= Ministry of Public Health (Qatar) =

Qatar governmental body responsible for public health

The Ministry of Public Health of Qatar sets the national strategy for health care in the country and also provides Qatari citizens with free national health insurance. The current minister is Mansoor bin Ebrahim bin Saad Al Mahmoud.

== Ministry tasks ==
The Ministry of Public Health is concerned with everything related to public health affairs, and in particular it shall have the following:

- Supervising the provision of health care services.
- Providing preventive and curative health services
- Spreading and developing health awareness.
- Organizing and supervising the establishment of health facilities by the private sector.
- Supervising the health insurance system.
- Supervising hospitals and primary health care centers.
- Supervising the practice of medical, paramedical and pharmacy professions.
- Developing electronic medical strategies and capabilities.
- Supporting health care research.
- Maintaining a system for preparedness and response to national health emergencies.
- Supervising the treatment of citizens abroad.
- Regulating food safety issues.

Sources:

== Ministry achievements ==
During 2019, the scope of health care services provided in the country expanded, as:

- The opening of the Emergency and Accident Center at Hamad General Hospital in September, which was equipped with medical equipment for the care and diagnostic services and an oxygen therapy room.
- The opening of a new stroke department, which combines urgent health care services for stroke patients.
- Completing the second phase of the expansion of surgical services, which helped improve patient flows by adding new patient rooms and recovery rooms.
- The opening of the emergency department at the Women's Wellness and Research Center, where patients were transferred from the neonatal intensive care unit of the former Women's and Maternity Hospital to the new facility.
- Inauguration of the Cardiac MRI unit at the Heart Hospital.

Source:

=== Maternal and child health ===
The Ministry of Health launched home care services for new mothers and their children after childbirth, which is the first of its kind in Qatar, and is available to new mothers who have had a high-risk pregnancy or caesarean section and need intensive care.

=== Care programs for the elderly ===
The health sector has made improvements in the curative care programs for the elderly, as Hamad Medical Corporation established geriatric advisory services in the emergency department, in addition to the opening of the elderly clinic, which aims to facilitate access to care services, support their exit and refer critical cases to specialized care services. It also launched a specialized fall prevention clinic for the elderly at Rumailah Hospital, and established the Senior Orthopedic Service at Hamad General Hospital.

=== Develop health care cadres ===
The percentage of the workforce in the public health sector increased to 3.7 percent in 2019, equivalent to 36,554 employees, in order to meet the requirements of providing health care services.

=== Electronic drug and food control systems ===
In 2019 the electronic food control system launched. And a chemical department was opened to detect pesticides, and the Central Food Laboratory succeeded in passing the evaluation of the American National Accreditation Council. The electronic system project for pharmacy management and drug control was also developed, which is an electronic system designed for the registration of pharmaceutical products.

=== COVID-19 ===
Since the beginning of the year 2020, the health sector in Qatar has faced COVID-19 pandemic and provided the necessary health care services for COVID-19 patients.

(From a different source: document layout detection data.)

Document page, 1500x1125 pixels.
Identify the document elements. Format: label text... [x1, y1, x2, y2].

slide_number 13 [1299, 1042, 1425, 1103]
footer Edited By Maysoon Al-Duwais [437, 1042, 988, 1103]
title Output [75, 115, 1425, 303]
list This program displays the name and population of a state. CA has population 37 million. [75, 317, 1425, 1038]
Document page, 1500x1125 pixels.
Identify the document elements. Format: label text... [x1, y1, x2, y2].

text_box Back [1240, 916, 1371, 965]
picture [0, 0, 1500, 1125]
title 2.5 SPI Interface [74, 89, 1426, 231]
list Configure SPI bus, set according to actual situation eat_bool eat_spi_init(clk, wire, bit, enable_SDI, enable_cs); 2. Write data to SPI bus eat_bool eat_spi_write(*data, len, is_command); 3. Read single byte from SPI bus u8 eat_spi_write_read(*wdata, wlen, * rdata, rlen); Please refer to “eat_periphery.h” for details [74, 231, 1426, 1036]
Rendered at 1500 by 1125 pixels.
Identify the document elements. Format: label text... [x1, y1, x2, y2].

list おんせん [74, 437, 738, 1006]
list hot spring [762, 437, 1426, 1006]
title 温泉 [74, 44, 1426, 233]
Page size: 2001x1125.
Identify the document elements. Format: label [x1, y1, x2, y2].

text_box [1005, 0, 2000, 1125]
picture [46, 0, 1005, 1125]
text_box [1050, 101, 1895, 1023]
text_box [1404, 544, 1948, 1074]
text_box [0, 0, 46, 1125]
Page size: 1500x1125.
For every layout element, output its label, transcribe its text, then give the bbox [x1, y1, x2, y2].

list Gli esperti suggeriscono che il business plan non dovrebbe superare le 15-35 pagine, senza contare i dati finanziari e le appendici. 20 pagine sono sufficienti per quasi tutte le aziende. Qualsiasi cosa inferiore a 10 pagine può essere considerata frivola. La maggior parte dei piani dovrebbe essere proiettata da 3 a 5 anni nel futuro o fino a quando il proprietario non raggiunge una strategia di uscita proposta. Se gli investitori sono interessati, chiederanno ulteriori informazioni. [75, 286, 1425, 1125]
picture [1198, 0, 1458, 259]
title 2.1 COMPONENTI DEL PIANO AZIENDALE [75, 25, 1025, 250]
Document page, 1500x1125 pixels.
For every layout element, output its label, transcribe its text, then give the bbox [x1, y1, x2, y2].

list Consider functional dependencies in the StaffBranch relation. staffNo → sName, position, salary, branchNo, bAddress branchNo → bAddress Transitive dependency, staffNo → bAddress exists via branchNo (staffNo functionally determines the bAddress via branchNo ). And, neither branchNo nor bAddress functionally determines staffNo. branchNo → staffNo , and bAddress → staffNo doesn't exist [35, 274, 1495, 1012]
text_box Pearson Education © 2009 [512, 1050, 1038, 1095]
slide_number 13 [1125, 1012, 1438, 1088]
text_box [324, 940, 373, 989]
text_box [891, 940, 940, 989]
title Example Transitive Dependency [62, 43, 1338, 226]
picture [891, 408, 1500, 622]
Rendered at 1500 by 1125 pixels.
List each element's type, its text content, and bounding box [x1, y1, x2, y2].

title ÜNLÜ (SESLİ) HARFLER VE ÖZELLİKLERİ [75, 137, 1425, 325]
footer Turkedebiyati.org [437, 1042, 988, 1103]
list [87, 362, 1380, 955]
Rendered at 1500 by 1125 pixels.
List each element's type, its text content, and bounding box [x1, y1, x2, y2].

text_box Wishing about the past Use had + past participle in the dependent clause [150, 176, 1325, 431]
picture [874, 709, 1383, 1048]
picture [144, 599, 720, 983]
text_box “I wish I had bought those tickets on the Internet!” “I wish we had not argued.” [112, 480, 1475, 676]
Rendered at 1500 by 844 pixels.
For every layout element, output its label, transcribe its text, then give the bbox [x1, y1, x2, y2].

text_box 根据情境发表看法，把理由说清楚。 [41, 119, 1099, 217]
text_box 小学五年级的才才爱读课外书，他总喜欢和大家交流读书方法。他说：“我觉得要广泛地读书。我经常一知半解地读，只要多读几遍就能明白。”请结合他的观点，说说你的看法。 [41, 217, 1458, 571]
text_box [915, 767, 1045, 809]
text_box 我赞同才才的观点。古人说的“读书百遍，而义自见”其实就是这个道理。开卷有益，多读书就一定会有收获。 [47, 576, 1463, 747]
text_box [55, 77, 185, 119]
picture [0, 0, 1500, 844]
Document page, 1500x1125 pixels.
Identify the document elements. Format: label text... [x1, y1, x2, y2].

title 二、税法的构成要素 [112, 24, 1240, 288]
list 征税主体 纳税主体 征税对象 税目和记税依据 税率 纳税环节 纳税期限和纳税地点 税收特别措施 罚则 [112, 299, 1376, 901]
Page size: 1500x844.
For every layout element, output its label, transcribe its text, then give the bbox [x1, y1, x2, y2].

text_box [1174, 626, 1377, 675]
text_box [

Some of the most important factors that contributed to the success of Qatar's experience in addressing the pandemic and reducing its effects are:

- Qatar has established a governance structure for crisis and emergency management.
- The government established a plan for response and communication, and increased the capacity of health care facilities.
- Adopting strict travel policies that take into account the nature of the spread of infection, and the ability of the health system to absorb it.
- The state's commitment to its social and humanitarian role, and its contribution to supporting humanitarian and medical initiatives with the aim of alleviating the repercussions of the epidemic on humanity.

Source:

=== Other programs ===

- A project to implement the plans of the National Oral and Dental Health Program.
- Launched a guide to provides all the information that may need to access the health care services.
- Establishment of a scientific committee to look into the water fluoridation policy in Qatar.
- Organizing the mechanism of updating the nutritional label components of bottled water to indicate the percentage of fluoride.
- Launching the Qatar National Dementia Plan, as the plan was prepared to meet the global directives of the World Health Organization.
- Collaborate with communications and technology service providers to make improvements to internal and government communications systems.